What Miss Annie is describing with “endless worry” is despair, which is the opposite of presumption and as the two are related, I believe this is the “?” in the thread title. One must find the elevated mean between these. “Elevated mean” is defined as a higher truth between the two extremes. I believe this to be the virtues.

The virtues in moral theology are related to what we confess when we deliberately fail to practice the good. CCC 1810 “Human virtues acquired by education, by deliberate acts and by a perseverance ever-renewed in repeated efforts are purified and elevated by divine grace. With God’s help, they forge character and give facility in the practice of the good.
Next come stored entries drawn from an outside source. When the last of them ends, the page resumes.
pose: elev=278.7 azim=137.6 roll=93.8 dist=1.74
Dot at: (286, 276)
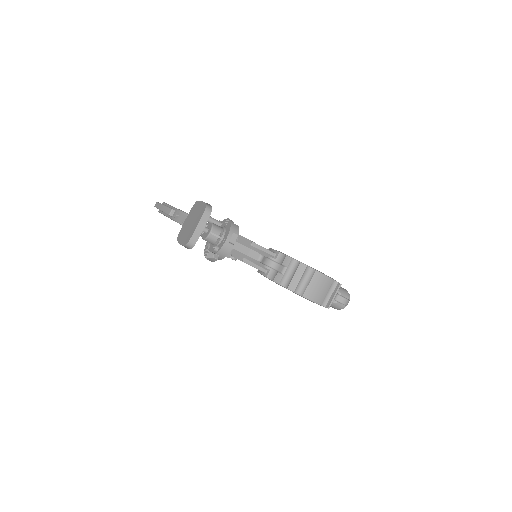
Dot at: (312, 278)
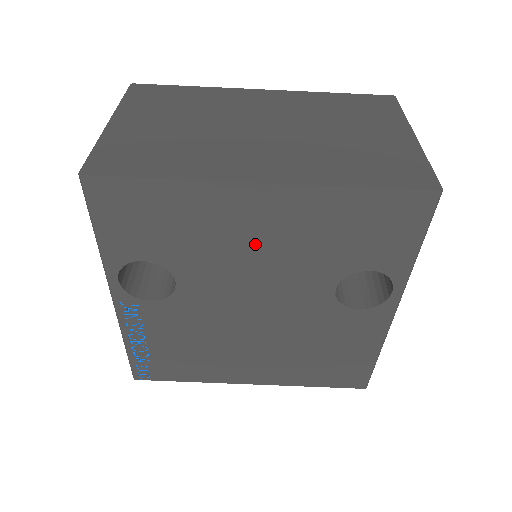
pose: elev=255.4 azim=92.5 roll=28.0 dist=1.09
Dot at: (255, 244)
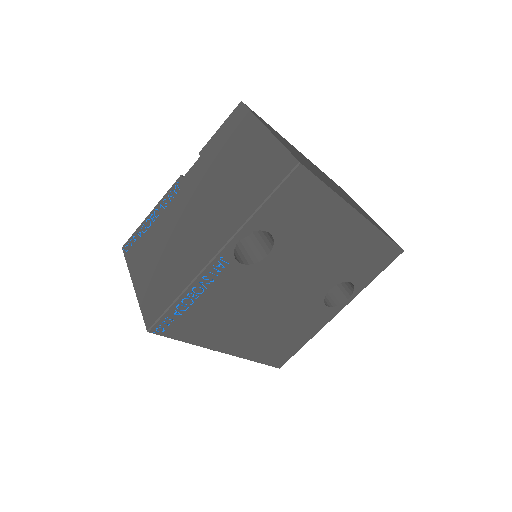
Dot at: (327, 247)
The virtuous man is happy to practice them.”

We are given the three Theological Virtues of Faith, Hope, and Charity, but we must work at prudence, justice, temperance, and fortitude to the point where grace infuses these in us. The gifts of the Holy Spirit are related to the virtues:
* The gift of wisdom corresponds to the virtue of charity.
* The gift of understanding corresponds to the virtue of faith.
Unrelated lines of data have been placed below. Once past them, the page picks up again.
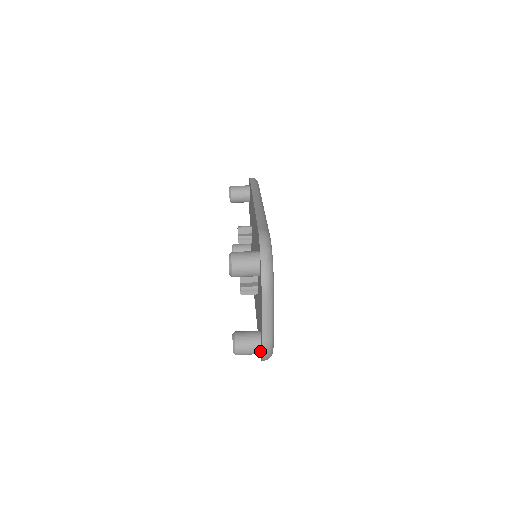
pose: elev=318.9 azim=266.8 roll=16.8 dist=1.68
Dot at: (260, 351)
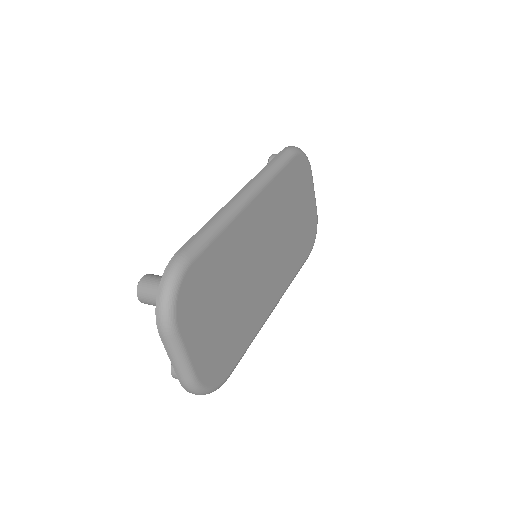
Dot at: occluded
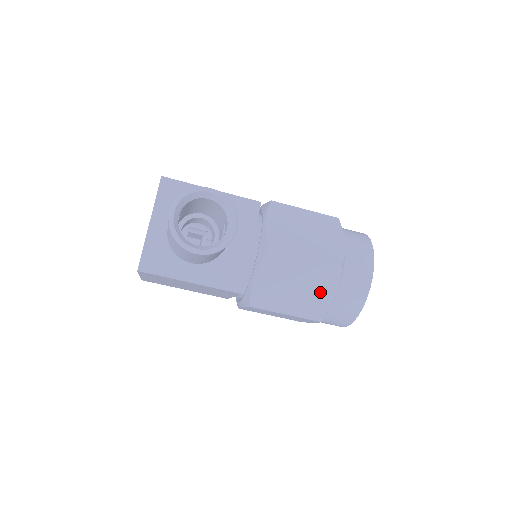
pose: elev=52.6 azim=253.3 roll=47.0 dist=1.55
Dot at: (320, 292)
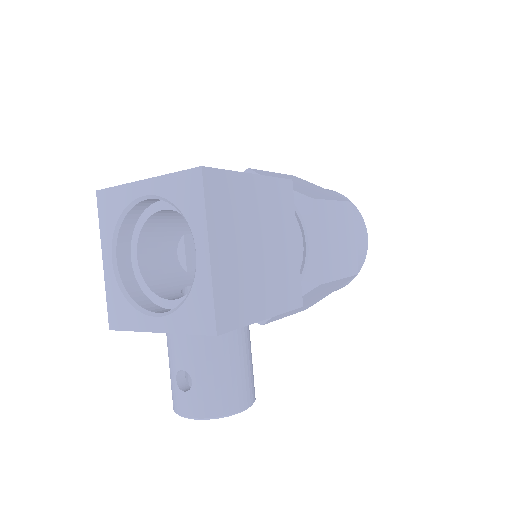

* The gift of counsel (right judgment) corresponds to the virtue of prudence.
* The gift of courage corresponds to the virtue of fortitude.
* The gift of knowledge corresponds to the virtue of hope.
* The gift of piety corresponds to the virtue of justice.
* The gift of fear of the Lord corresponds to the virtue of temperance.

All this helps one to rise above both excesses of presumption and despair in ones practice of virtue.